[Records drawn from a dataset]

-------

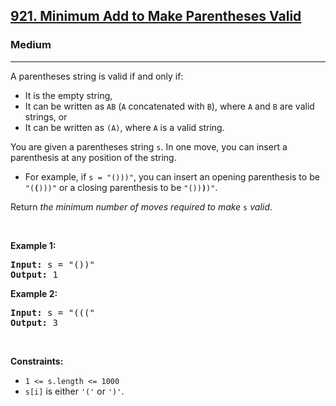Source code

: <h2><a href="https://leetcode.com/problems/minimum-add-to-make-parentheses-valid/">921. Minimum Add to Make Parentheses Valid</a></h2><h3>Medium</h3><hr><div style="user-select: auto;"><p style="user-select: auto;">A parentheses string is valid if and only if:</p>

<ul style="user-select: auto;">
	<li style="user-select: auto;">It is the empty string,</li>
	<li style="user-select: auto;">It can be written as <code style="user-select: auto;">AB</code> (<code style="user-select: auto;">A</code> concatenated with <code style="user-select: auto;">B</code>), where <code style="user-select: auto;">A</code> and <code style="user-select: auto;">B</code> are valid strings, or</li>
	<li style="user-select: auto;">It can be written as <code style="user-select: auto;">(A)</code>, where <code style="user-select: auto;">A</code> is a valid string.</li>
</ul>

<p style="user-select: auto;">You are given a parentheses string <code style="user-select: auto;">s</code>. In one move, you can insert a parenthesis at any position of the string.</p>

<ul style="user-select: auto;">
	<li style="user-select: auto;">For example, if <code style="user-select: auto;">s = "()))"</code>, you can insert an opening parenthesis to be <code style="user-select: auto;">"(<strong style="user-select: auto;">(</strong>)))"</code> or a closing parenthesis to be <code style="user-select: auto;">"())<strong style="user-select: auto;">)</strong>)"</code>.</li>
</ul>

<p style="user-select: auto;">Return <em style="user-select: auto;">the minimum number of moves required to make </em><code style="user-select: auto;">s</code><em style="user-select: auto;"> valid</em>.</p>

<p style="user-select: auto;">&nbsp;</p>
<p style="user-select: auto;"><strong style="user-select: auto;">Example 1:</strong></p>

<pre style="position: relative; user-select: auto;"><strong style="user-select: auto;">Input:</strong> s = "())"
<strong style="user-select: auto;">Output:</strong> 1
<div class="open_grepper_editor" title="Edit &amp; Save To Grepper" style="user-select: auto;"></div></pre>

<p style="user-select: auto;"><strong style="user-select: auto;">Example 2:</strong></p>

<pre style="position: relative; user-select: auto;"><strong style="user-select: auto;">Input:</strong> s = "((("
<strong style="user-select: auto;">Output:</strong> 3
<div class="open_grepper_editor" title="Edit &amp; Save To Grepper" style="user-select: auto;"></div></pre>

<p style="user-select: auto;">&nbsp;</p>
<p style="user-select: auto;"><strong style="user-select: auto;">Constraints:</strong></p>

<ul style="user-select: auto;">
	<li style="user-select: auto;"><code style="user-select: auto;">1 &lt;= s.length &lt;= 1000</code></li>
	<li style="user-select: auto;"><code style="user-select: auto;">s[i]</code> is either <code style="user-select: auto;">'('</code> or <code style="user-select: auto;">')'</code>.</li>
</ul>
</div>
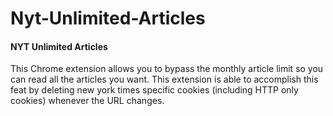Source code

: Nyt-Unlimited-Articles
==================

#### NYT Unlimited Articles

This Chrome extension allows you to bypass the monthly article limit so you can read all the articles you want. This extension is able to accomplish this feat by deleting new york times specific cookies (including HTTP only cookies) whenever the URL changes.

-------

### [WORK INSTRUCTION]
Please rewrite the records above, replacing every "cookies" with "site data" and leaving all else as it is. Omit the pictures from your answer.

### [SOLUTION TO THE EXERCISE]
Source code

: <h2><a href="https://leetcode.com/problems/minimum-add-to-make-parentheses-valid/">921. Minimum Add to Make Parentheses Valid</a></h2><h3>Medium</h3><hr><div style="user-select: auto;"><p style="user-select: auto;">A parentheses string is valid if and only if:</p>

<ul style="user-select: auto;">
	<li style="user-select: auto;">It is the empty string,</li>
	<li style="user-select: auto;">It can be written as <code style="user-select: auto;">AB</code> (<code style="user-select: auto;">A</code> concatenated with <code style="user-select: auto;">B</code>), where <code style="user-select: auto;">A</code> and <code style="user-select: auto;">B</code> are valid strings, or</li>
	<li style="user-select: auto;">It can be written as <code style="user-select: auto;">(A)</code>, where <code style="user-select: auto;">A</code> is a valid string.</li>
</ul>

<p style="user-select: auto;">You are given a parentheses string <code style="user-select: auto;">s</code>. In one move, you can insert a parenthesis at any position of the string.</p>

<ul style="user-select: auto;">
	<li style="user-select: auto;">For example, if <code style="user-select: auto;">s = "()))"</code>, you can insert an opening parenthesis to be <code style="user-select: auto;">"(<strong style="user-select: auto;">(</strong>)))"</code> or a closing parenthesis to be <code style="user-select: auto;">"())<strong style="user-select: auto;">)</strong>)"</code>.</li>
</ul>

<p style="user-select: auto;">Return <em style="user-select: auto;">the minimum number of moves required to make </em><code style="user-select: auto;">s</code><em style="user-select: auto;"> valid</em>.</p>

<p style="user-select: auto;">&nbsp;</p>
<p style="user-select: auto;"><strong style="user-select: auto;">Example 1:</strong></p>

<pre style="position: relative; user-select: auto;"><strong style="user-select: auto;">Input:</strong> s = "())"
<strong style="user-select: auto;">Output:</strong> 1
<div class="open_grepper_editor" title="Edit &amp; Save To Grepper" style="user-select: auto;"></div></pre>

<p style="user-select: auto;"><strong style="user-select: auto;">Example 2:</strong></p>

<pre style="position: relative; user-select: auto;"><strong style="user-select: auto;">Input:</strong> s = "((("
<strong style="user-select: auto;">Output:</strong> 3
<div class="open_grepper_editor" title="Edit &amp; Save To Grepper" style="user-select: auto;"></div></pre>

<p style="user-select: auto;">&nbsp;</p>
<p style="user-select: auto;"><strong style="user-select: auto;">Constraints:</strong></p>

<ul style="user-select: auto;">
	<li style="user-select: auto;"><code style="user-select: auto;">1 &lt;= s.length &lt;= 1000</code></li>
	<li style="user-select: auto;"><code style="user-select: auto;">s[i]</code> is either <code style="user-select: auto;">'('</code> or <code style="user-select: auto;">')'</code>.</li>
</ul>
</div>
Source code

: Nyt-Unlimited-Articles
==================

#### NYT Unlimited Articles

This Chrome extension allows you to bypass the monthly article limit so you can read all the articles you want. This extension is able to accomplish this feat by deleting new york times specific site data (including HTTP only site data) whenever the URL changes.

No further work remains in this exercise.